Plants provide a natural example of how solar energy can be converted into chemical energy in the presence of oxygen, while avoiding photooxidation. Nowadays, it has been established that plants avoid photooxidation by activating a rapidly inducible and reversible photoprotective mechanism at the level of their light-harvesting complexes. However, it is still unknown how this photoprotective mechanism is activated.

In this lecture the audience will be introduced to the current knowledge on: i) how light-harvesting is regulated in plants and more in general in oxygenic photosynthetic organisms, and ii) which experimental and computational tools are being developed, in particular by this group, to determine at the molecular level how plants switch photoprotection on.

Understanding how and how quickly plants can activate/deactivate photoprotection will provide the answer to a longstanding open question in the field of biophysics and physical chemistry. Such knowledge will also be key to stimulate new studies aimed at maximizing plant productivity through the optimization of photoprotective responses, a recent groundbreaking line of research (Kromdijk et al Science 2016).

RECOMMENDED PAPERS:

Liguori, N., Campos, S. R., Baptista, A. M., & Croce, R. (2019). Molecular anatomy of plant photoprotective switches: the sensitivity of PsbS to the environment, residue by residue. The journal of physical chemistry letters10(8), 1737-1742.

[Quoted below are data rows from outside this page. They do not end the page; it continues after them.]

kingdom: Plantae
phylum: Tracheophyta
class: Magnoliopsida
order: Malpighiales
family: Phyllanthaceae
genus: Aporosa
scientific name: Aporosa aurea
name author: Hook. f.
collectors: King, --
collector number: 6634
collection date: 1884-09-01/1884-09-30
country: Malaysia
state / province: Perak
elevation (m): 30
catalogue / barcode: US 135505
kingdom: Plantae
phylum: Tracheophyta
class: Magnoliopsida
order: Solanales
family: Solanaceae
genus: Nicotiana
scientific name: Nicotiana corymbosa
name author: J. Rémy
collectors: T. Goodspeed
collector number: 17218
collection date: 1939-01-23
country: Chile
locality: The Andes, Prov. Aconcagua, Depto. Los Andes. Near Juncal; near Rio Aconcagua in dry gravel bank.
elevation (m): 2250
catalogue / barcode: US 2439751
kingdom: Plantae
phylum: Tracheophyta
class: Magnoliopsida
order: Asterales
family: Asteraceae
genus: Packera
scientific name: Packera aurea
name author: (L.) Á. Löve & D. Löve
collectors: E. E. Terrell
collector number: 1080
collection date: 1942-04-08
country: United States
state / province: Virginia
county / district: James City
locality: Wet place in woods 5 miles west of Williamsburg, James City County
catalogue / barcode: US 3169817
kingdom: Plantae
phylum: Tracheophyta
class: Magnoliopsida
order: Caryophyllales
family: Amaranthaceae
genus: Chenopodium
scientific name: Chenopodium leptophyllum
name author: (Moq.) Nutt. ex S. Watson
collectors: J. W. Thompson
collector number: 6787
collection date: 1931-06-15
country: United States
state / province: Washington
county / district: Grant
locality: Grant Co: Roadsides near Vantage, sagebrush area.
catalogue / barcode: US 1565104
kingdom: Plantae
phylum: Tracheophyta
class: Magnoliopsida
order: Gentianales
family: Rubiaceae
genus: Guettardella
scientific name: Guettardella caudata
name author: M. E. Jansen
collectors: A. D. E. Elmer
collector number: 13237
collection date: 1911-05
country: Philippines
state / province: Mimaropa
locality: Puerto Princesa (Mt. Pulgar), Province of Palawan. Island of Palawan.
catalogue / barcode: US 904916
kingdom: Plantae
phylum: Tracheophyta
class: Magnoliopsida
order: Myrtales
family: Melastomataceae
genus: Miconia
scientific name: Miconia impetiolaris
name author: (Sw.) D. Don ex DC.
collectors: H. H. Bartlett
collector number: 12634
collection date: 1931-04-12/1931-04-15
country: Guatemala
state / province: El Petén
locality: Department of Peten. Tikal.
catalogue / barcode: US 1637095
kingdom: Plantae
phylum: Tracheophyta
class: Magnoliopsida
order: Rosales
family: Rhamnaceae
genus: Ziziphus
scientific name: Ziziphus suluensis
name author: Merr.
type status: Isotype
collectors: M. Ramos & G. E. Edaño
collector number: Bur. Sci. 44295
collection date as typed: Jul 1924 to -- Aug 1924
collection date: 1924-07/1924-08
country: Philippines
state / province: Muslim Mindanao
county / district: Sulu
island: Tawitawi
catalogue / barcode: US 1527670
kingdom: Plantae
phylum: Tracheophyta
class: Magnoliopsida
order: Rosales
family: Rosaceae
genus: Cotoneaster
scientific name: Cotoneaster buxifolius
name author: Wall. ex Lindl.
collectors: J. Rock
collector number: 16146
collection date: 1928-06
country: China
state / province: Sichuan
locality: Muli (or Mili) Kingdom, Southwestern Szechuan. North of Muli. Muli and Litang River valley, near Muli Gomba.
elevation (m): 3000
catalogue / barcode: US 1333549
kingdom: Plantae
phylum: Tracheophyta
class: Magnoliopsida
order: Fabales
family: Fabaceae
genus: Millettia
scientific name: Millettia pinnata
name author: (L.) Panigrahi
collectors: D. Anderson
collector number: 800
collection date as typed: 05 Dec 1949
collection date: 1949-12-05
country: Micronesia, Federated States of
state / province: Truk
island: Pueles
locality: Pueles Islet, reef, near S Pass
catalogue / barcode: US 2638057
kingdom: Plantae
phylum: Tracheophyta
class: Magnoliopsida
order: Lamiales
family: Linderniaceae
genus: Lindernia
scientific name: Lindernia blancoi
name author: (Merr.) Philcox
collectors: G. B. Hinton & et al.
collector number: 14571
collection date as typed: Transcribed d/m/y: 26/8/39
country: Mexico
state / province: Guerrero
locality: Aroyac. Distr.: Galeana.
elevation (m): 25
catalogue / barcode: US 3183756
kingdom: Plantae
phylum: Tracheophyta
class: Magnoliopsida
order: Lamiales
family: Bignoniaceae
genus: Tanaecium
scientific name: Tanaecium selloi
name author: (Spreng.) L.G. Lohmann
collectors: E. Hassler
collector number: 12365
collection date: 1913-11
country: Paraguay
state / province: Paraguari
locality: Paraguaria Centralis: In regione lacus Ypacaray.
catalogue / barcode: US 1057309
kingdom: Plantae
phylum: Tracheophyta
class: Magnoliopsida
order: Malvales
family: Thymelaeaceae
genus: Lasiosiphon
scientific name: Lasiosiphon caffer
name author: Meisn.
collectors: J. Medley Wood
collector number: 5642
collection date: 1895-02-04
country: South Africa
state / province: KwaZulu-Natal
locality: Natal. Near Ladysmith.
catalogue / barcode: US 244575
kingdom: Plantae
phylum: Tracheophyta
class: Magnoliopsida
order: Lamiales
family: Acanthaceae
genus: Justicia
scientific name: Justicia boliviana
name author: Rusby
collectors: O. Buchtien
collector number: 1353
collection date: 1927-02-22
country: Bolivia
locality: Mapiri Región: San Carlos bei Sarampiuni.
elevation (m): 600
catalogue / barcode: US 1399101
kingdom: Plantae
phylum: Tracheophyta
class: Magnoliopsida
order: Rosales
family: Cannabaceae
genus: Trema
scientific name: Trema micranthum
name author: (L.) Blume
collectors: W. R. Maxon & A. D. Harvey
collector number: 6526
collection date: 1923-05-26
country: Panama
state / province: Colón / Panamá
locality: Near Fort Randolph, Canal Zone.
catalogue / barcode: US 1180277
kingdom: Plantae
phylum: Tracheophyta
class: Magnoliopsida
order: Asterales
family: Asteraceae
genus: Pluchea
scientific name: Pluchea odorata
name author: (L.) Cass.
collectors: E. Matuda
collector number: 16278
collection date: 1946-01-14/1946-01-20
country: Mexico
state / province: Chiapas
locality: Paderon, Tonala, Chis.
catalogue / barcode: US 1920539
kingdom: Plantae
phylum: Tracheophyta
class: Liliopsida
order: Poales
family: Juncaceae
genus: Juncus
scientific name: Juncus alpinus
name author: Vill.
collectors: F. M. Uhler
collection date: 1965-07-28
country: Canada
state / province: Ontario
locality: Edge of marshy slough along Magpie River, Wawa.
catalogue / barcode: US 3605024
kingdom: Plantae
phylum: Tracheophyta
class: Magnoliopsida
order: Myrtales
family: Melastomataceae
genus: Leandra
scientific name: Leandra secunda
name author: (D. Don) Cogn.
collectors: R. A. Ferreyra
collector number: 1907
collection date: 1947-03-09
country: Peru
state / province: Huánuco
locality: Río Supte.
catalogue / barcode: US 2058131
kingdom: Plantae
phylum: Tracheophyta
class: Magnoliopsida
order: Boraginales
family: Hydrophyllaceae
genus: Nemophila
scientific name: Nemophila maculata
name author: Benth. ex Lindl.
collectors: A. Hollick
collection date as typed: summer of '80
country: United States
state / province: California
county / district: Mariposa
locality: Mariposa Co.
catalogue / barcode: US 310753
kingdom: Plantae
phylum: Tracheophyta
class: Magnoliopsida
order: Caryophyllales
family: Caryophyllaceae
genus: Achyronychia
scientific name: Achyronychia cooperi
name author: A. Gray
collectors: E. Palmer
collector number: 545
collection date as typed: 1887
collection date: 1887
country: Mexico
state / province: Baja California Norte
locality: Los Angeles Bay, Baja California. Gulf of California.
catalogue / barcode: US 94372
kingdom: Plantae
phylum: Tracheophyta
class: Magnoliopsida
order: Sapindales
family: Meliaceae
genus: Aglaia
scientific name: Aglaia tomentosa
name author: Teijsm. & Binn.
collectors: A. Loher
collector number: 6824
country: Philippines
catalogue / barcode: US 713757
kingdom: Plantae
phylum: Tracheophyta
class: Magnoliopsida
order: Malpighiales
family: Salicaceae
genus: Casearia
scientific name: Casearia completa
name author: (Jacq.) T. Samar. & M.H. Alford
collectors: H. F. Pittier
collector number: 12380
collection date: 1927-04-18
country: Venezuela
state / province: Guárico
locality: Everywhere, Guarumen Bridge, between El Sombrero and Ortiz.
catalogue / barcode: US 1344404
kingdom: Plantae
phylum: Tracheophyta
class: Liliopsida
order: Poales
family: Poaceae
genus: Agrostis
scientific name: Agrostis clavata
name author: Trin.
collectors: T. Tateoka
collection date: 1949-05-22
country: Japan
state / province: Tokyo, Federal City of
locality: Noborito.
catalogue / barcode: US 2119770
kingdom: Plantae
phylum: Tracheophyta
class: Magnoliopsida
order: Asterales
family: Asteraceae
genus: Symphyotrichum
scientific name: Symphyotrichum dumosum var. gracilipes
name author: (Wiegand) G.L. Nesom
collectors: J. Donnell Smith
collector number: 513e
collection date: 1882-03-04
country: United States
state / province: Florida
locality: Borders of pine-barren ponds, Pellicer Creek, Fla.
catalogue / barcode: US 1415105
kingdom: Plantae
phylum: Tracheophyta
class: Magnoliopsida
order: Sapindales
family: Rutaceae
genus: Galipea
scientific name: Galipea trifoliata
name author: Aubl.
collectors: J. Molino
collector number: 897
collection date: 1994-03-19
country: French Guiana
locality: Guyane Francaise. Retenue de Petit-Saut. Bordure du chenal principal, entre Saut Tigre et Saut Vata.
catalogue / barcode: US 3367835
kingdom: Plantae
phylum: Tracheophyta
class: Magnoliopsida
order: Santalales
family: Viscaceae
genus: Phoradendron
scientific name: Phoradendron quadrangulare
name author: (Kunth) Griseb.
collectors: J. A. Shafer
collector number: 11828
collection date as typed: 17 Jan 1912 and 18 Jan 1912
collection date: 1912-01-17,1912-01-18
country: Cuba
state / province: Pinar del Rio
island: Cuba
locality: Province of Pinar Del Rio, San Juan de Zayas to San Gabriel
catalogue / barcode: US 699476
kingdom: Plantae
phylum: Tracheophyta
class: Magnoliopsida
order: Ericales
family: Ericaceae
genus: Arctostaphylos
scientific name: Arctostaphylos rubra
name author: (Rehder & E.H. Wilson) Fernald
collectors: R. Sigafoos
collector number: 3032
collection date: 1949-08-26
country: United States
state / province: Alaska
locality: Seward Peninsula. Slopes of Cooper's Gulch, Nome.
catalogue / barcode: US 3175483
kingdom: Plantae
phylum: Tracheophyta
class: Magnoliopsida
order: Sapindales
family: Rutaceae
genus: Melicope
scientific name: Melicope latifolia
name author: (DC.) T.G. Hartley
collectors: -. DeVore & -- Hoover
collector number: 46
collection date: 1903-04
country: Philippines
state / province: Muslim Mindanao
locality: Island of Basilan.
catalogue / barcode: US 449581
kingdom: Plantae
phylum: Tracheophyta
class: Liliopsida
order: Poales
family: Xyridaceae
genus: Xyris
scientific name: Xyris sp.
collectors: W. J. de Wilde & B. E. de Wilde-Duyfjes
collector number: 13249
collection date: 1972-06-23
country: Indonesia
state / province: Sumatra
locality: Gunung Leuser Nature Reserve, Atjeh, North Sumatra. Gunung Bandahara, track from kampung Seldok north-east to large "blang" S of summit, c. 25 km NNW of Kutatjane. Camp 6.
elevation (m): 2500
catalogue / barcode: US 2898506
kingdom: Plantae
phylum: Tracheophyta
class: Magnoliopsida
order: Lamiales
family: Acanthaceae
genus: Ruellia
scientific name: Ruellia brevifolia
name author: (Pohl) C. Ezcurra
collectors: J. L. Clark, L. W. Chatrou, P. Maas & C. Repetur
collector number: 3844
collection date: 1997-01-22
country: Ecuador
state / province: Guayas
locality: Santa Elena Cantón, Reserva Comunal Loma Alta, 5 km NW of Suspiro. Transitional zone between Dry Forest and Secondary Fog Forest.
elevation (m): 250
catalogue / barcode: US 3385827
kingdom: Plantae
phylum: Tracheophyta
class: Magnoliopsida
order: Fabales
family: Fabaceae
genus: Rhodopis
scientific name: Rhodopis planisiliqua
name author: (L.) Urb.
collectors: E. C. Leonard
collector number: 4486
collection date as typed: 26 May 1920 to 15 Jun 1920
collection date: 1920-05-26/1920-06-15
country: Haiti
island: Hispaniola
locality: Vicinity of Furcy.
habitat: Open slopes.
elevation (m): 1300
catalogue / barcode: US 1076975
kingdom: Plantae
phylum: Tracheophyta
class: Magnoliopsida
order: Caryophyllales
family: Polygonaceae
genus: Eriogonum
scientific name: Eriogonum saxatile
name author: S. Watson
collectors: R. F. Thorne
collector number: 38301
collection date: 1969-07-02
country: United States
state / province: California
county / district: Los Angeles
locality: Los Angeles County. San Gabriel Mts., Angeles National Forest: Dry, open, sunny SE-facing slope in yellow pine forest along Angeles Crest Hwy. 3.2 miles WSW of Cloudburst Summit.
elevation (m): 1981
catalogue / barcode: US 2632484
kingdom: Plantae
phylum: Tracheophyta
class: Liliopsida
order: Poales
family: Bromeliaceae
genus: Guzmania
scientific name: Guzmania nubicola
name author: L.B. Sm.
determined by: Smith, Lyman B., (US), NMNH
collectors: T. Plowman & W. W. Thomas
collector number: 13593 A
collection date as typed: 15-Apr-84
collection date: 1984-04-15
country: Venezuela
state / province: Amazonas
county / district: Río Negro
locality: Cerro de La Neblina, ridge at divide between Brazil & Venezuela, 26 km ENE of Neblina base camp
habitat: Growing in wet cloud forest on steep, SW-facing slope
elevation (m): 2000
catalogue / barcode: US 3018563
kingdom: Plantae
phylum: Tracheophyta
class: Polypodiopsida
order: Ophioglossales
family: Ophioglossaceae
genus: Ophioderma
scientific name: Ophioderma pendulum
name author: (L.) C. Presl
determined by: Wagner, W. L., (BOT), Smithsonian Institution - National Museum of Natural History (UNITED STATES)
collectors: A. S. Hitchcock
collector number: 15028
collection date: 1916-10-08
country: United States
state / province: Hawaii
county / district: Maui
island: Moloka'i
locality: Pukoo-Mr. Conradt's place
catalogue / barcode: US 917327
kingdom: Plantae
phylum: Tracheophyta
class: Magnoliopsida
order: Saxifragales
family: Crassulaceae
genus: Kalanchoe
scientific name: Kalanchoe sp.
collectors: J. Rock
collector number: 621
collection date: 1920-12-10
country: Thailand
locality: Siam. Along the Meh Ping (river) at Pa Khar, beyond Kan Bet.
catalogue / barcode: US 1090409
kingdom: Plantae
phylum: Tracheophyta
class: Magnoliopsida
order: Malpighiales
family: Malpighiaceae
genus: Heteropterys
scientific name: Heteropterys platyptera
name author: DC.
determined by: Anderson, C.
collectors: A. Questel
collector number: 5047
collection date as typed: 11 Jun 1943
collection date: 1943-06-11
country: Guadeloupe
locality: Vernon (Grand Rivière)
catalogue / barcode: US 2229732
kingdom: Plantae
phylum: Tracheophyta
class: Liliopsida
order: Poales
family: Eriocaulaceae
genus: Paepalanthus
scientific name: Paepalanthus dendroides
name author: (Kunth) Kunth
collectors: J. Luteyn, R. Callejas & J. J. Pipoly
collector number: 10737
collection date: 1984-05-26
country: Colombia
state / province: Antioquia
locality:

Liguori, N., Xu, P., Van Stokkum, I. H., Van Oort, B., Lu, Y., Karcher, D., … & Croce, R. (2017). Different carotenoid conformations have distinct functions in light-harvesting regulation in plants. Nature communications8(1), 1-9.

Liguori, N., Roy, L. M., Opacic, M., Durand, G., & Croce, R. (2013). Regulation of light harvesting in the green alga Chlamydomonas reinhardtii: the C-terminus of LHCSR is the knob of a dimmer switch. Journal of the American Chemical Society135(49), 18339-18342.

BIO:

Dr Nicoletta Liguori is currently a postdoctoral research associate in the LaserLab of the Vrije Universiteit Amsterdam (NL). Nicoletta is a physicist with experimental and computational experience in (bio)molecular physics. She graduated cum laude in Physics at the Università degli Studi Roma Tre (IT), after completing a master thesis in molecular dynamics (MD) simulations in the group of Teresa Head-Gordon at UC Berkeley (US). For her PhD, she joined the group of Biophysics of Photosynthesis headed by Roberta Croce at the VU Amsterdam (NL). In her PhD project, Nicoletta combined several spectroscopic approaches, especially ultrafast spectroscopy, with MD simulations to investigate how the light-harvesting complexes of plants and algae turn photoprotective mechanisms on. She obtained in 2018 a prestigious national NWO VENI grant that allowed her to establish her independent research line in the LaserLab of the VU Amsterdam. Nicoletta’s current focus is on developing methods to study the functional response of photoactive (bio)molecules to changes in pH. To this end, Nicoletta has developed a novel ultrafast multipulse spectroscopic tool that she is now combining with a mix of state-of-the-art computational methods.